L’antico ghetto ebraico verso la rinascita

È uno dei più grandi aggregati del cratere sismico, i lavori restituiranno un gioiello nato 600 anni fa
NAVELLI. Si tratta di uno dei più grossi aggregati di tutto il cratere sismico 2009 e si trova a Civitaretenga, frazione del Comune di Navelli. Per la sua ristrutturazione sono stati stanziati 14 milioni di euro e alla fine dei lavori sarà un “gioiello” che riporterà il tempo indietro di 600 anni.
È il cosiddetto “ghetto ebraico” di Civitaretenga che nonostante i secoli trascorsi ha conservato la stessa struttura urbanistica di quando fu realizzato da un gruppo di ebrei che si insediò nell’Aquilano grazie alle ricchezze economiche dei luoghi derivanti in particolare dal commercio della lana e dello zafferano. Ieri mattina nel “ghetto” ebraico, in vista dell’avvio dei lavori, c’è stato un sopralluogo del sindaco Paolo Federico, del dirigente dell’Ufficio speciale con sede a Fossa (Usrc) Raffaello Fico, di Francesco Mattucci funzionario dell’Usrc e dall’ingegner Diego Gasbarri che ha seguito il progetto. L’antico “ghetto”, su proposta della Soprintendenza, nel 2017 è stato dichiarato di interesse culturale a integrazione del vincolo che già dal 1983 tutelava il monumentale palazzo Perelli, edificio di spicco del borgo che ospitava all’epoca la sinagoga. È stata anche data notizia che sarà l’Usrc ad occuparsi della ristrutturazione della chiesa parrocchiale San Salvatore di Civitaretenga. Per l’edificio sacro, però, i tempi saranno un po’ più lunghi.

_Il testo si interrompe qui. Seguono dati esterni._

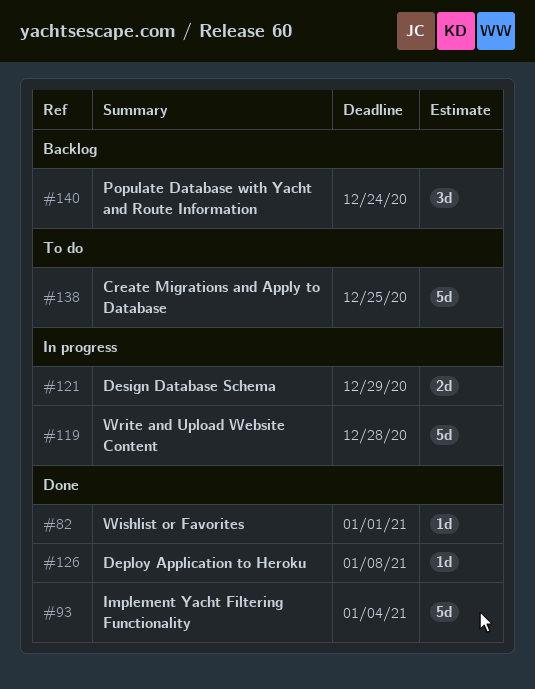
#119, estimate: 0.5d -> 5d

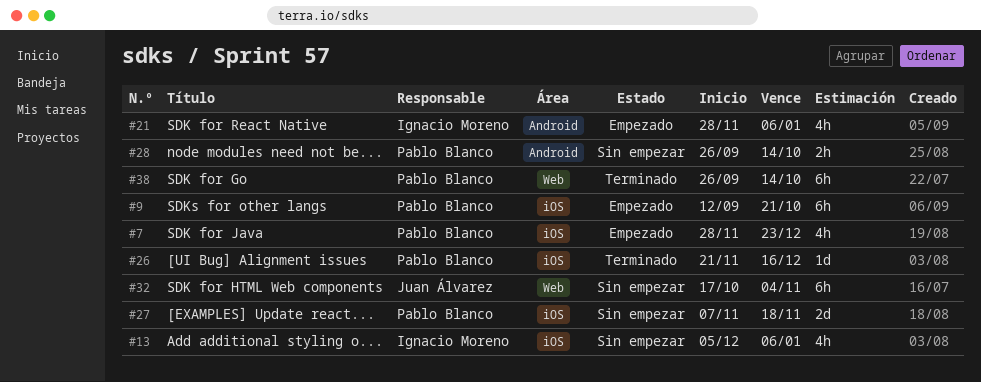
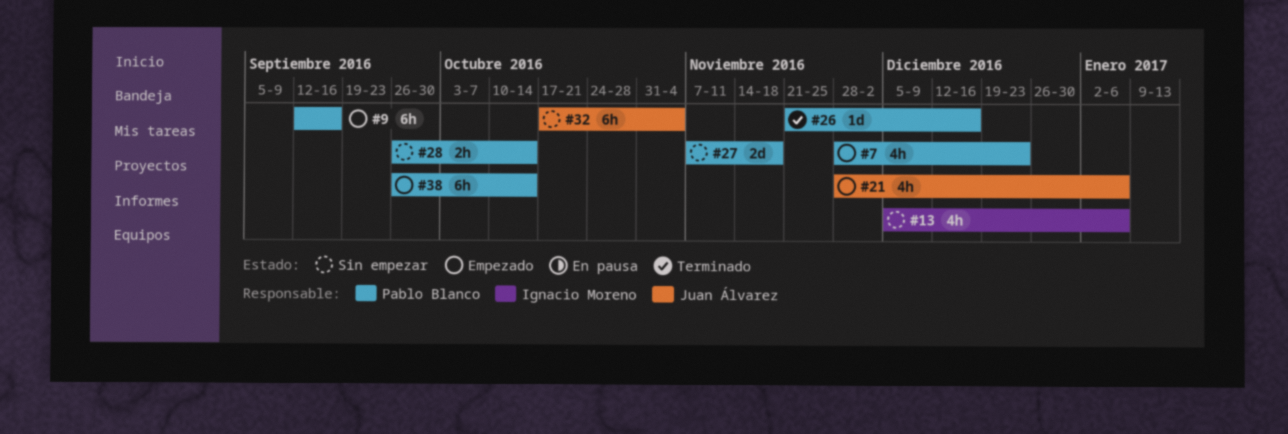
#9, due: Oct 21 -> Sep 16
#21, owner: Ignacio Moreno -> Juan Álvarez
#38, status: Terminado -> Empezado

Il “ghetto” fu residenza di una comunità ebraica tra il XIV ed il XV secolo, comunità che aveva occupato un vicolo e una piazzetta: via Giudea e piazzetta Giudea. Secondo gli storici già «da prima del luglio 1400 – quando il re di Napoli, Ladislao, concesse agli ebrei di poter risiedere all’Aquila, Sulmona, Lanciano e in altre città d’Abruzzo– la comunità ebraica, attratta dalle potenzialità economiche legate al commercio della lana e dello zafferano, risiedeva a Civitaretenga. L’editto di espulsione dal regno di Napoli, emanato nel 1510, cancellò ogni traccia della loro presenza, sino a mutare le denominazioni della via e della piazzetta che oggi si chiamano via Guidea e piazza Guidea».
Anche dai portali sono quasi scomparsi i simboli ebrei (solo qualcuno è rimasto) sostituiti per gran parte dal trigramma Ihs caro a San Bernardino da Siena. Sembra che a Civitaretenga nacque anche uno dei primi “monte dei pegni”. L’obiettivo della ristrutturazione è anche restituire alla fruizione «un luogo che possa essere simbolo di convivenza tra i popoli e preservare la memoria delle persecuzioni di ogni epoca».